As we near the end of 2017, we’ve been thinking about what a great year it’s been for advancements in HVAC technology. Now it’s time to look ahead to what the new year will hold. Here we’ve put together our best bets for the top home HVAC trends to look forward to in 2018.
Greater Homeowner Awareness of Energy Efficiency
In the past few years, more and more businesses and homeowners have been taking steps to make their properties energy efficient. We predict that in 2018 there will be a move even further in that direction. Energy efficiency savvy homeowners are already aware that going green is not only good for the environment, it helps you maintain your appliances in good working order and saves you money. Our money’s on the trend to make your home more energy efficient becoming even more widespread in the new year as homeowners become even better informed and look to make savings.

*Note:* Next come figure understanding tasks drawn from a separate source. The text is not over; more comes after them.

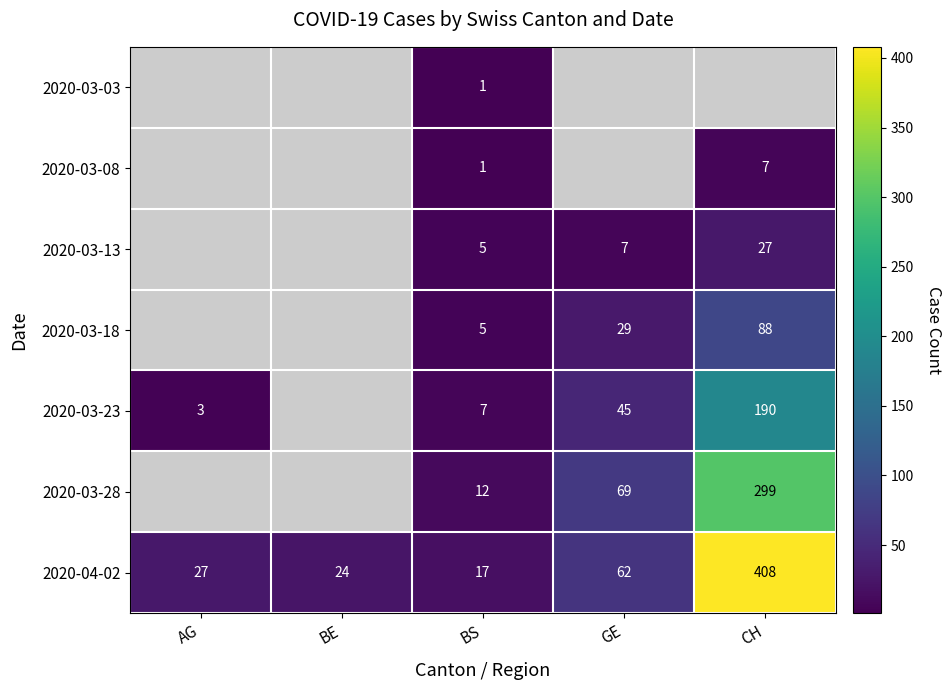

Is it true that 2020-03-03 equals 2 at BS?

False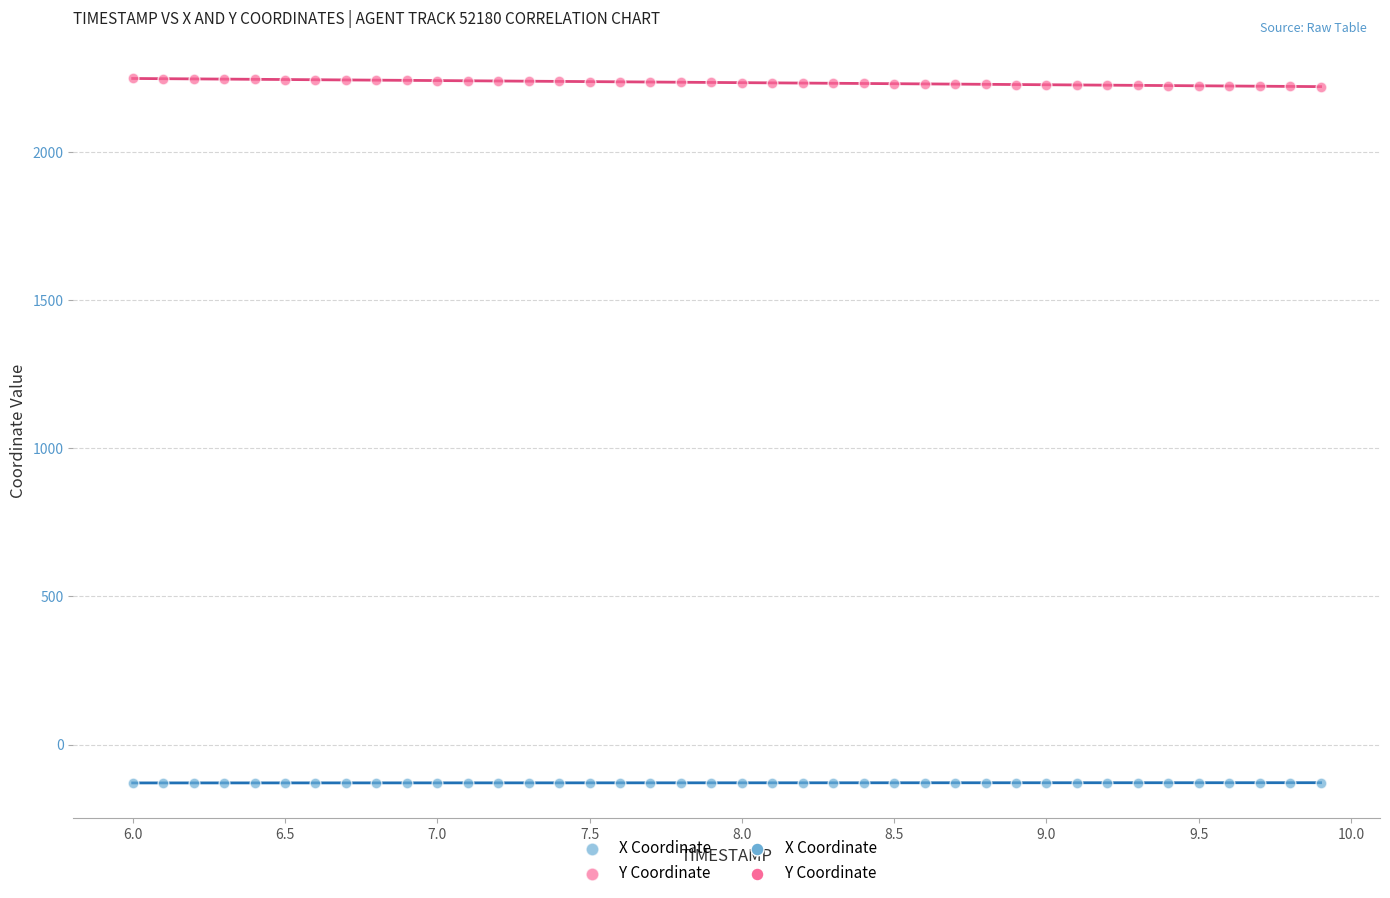

Across all data points, what is the range of X values (max minus min)?

3.9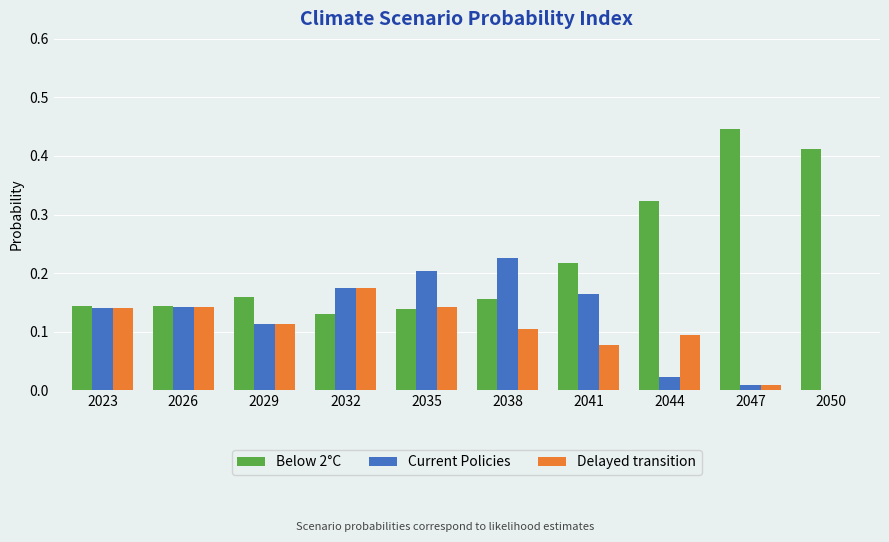

At which category does the chart reach its peak across all series?

2047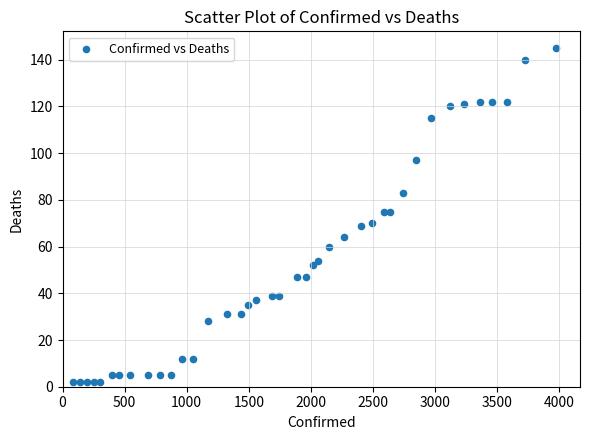

What is the range of Y values (max minus min)?

143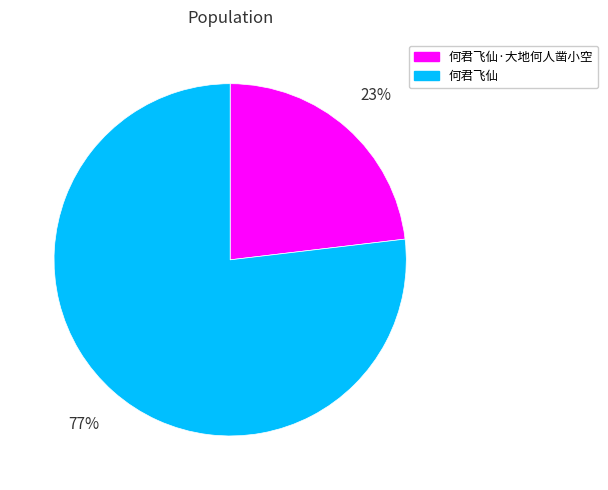

Is there a majority slice in this chart?

Yes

Greater Prevalence of Smart Home Products
With that said, another big trend in becoming energy efficient is the use of “smart” devices. So we also predict that we’ll see a far more widespread use of smart home products. With the availability of energy saving apps like Homeselfie which analyse the energy usage in your home, homeowners will have even more reason to take the leap into the world of smart devices. We predict that smart thermostats like Nest and smart light bulbs like Philips Hue will become more and more popular. And we hope, the use of CleanAlert’s Filterscan Wifi - the smart tool that lets you know when it’s time to change your home air filter, saving you time and money.
Zoned Heating and Air
A zoned heating system is a modern HVAC system which gives you greater control over heat distribution in the house and we think these types of systems will become increasingly popular in 2018. By being able to turn up the heat exactly where you need it, exactly when you need it, homeowners can see huge savings on their utility bills. These types of system are so versatile in nature and benefit large homes or homes with floors or large areas that go unused for a good portion of the year.